(Stored data entries)
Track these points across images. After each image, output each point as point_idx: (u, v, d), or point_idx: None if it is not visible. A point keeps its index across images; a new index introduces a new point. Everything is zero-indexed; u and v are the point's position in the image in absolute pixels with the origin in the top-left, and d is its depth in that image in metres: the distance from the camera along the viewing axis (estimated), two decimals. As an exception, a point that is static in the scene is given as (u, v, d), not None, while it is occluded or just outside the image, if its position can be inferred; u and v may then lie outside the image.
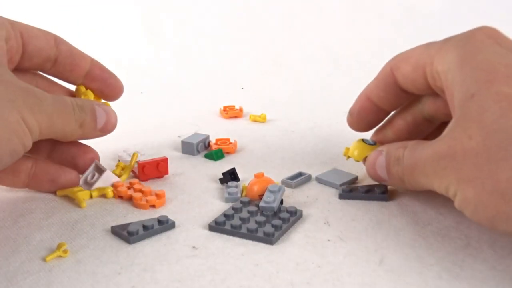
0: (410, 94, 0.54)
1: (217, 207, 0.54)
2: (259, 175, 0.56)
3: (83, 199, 0.54)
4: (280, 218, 0.50)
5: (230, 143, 0.67)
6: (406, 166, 0.49)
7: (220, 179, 0.58)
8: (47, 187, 0.55)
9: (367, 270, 0.45)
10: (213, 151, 0.64)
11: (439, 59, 0.48)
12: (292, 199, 0.55)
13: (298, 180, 0.58)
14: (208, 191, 0.57)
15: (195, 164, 0.63)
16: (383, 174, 0.52)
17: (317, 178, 0.59)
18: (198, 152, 0.66)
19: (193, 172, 0.61)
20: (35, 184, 0.55)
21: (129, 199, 0.55)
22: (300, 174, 0.59)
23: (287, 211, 0.51)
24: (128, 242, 0.48)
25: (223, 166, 0.61)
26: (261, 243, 0.48)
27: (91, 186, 0.55)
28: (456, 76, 0.46)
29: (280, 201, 0.53)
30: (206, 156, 0.65)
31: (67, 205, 0.54)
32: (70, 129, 0.52)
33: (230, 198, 0.55)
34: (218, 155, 0.64)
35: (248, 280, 0.44)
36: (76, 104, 0.52)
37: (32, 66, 0.55)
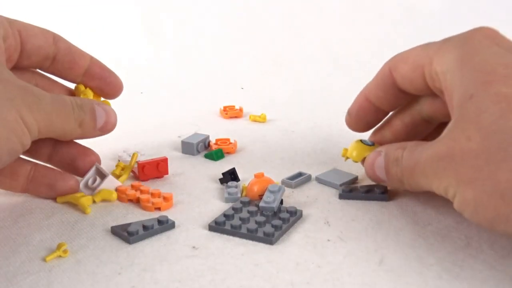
0: (409, 94, 0.53)
1: (217, 207, 0.54)
2: (259, 175, 0.56)
3: (87, 205, 0.53)
4: (280, 218, 0.50)
5: (230, 143, 0.67)
6: (405, 167, 0.49)
7: (220, 179, 0.58)
8: (45, 192, 0.54)
9: (367, 270, 0.45)
10: (213, 151, 0.64)
11: (437, 60, 0.48)
12: (292, 199, 0.55)
13: (298, 180, 0.58)
14: (208, 191, 0.57)
15: (195, 164, 0.63)
16: (382, 175, 0.52)
17: (317, 178, 0.59)
18: (198, 152, 0.66)
19: (193, 172, 0.61)
20: (33, 189, 0.54)
21: (137, 202, 0.55)
22: (300, 174, 0.59)
23: (287, 211, 0.51)
24: (128, 242, 0.48)
25: (223, 166, 0.61)
26: (261, 243, 0.48)
27: (93, 191, 0.54)
28: (454, 77, 0.46)
29: (280, 201, 0.53)
30: (206, 156, 0.65)
31: (67, 205, 0.54)
32: (69, 128, 0.52)
33: (230, 198, 0.55)
34: (218, 155, 0.64)
35: (248, 280, 0.44)
36: (75, 103, 0.52)
37: (30, 64, 0.55)
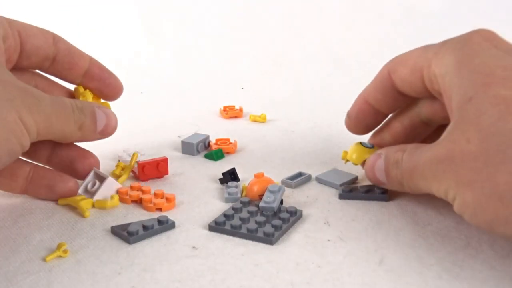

TRY IT | Given the records above, return exactly the lines starting at the line containing "0: (410, 94, 0.54)" and ending at the line containing "36: (76, 104, 0.52)", including both.

EXPECTED ANSWER |
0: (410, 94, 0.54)
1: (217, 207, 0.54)
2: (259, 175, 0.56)
3: (83, 199, 0.54)
4: (280, 218, 0.50)
5: (230, 143, 0.67)
6: (406, 166, 0.49)
7: (220, 179, 0.58)
8: (47, 187, 0.55)
9: (367, 270, 0.45)
10: (213, 151, 0.64)
11: (439, 59, 0.48)
12: (292, 199, 0.55)
13: (298, 180, 0.58)
14: (208, 191, 0.57)
15: (195, 164, 0.63)
16: (383, 174, 0.52)
17: (317, 178, 0.59)
18: (198, 152, 0.66)
19: (193, 172, 0.61)
20: (35, 184, 0.55)
21: (129, 199, 0.55)
22: (300, 174, 0.59)
23: (287, 211, 0.51)
24: (128, 242, 0.48)
25: (223, 166, 0.61)
26: (261, 243, 0.48)
27: (91, 186, 0.55)
28: (456, 76, 0.46)
29: (280, 201, 0.53)
30: (206, 156, 0.65)
31: (67, 205, 0.54)
32: (70, 129, 0.52)
33: (230, 198, 0.55)
34: (218, 155, 0.64)
35: (248, 280, 0.44)
36: (76, 104, 0.52)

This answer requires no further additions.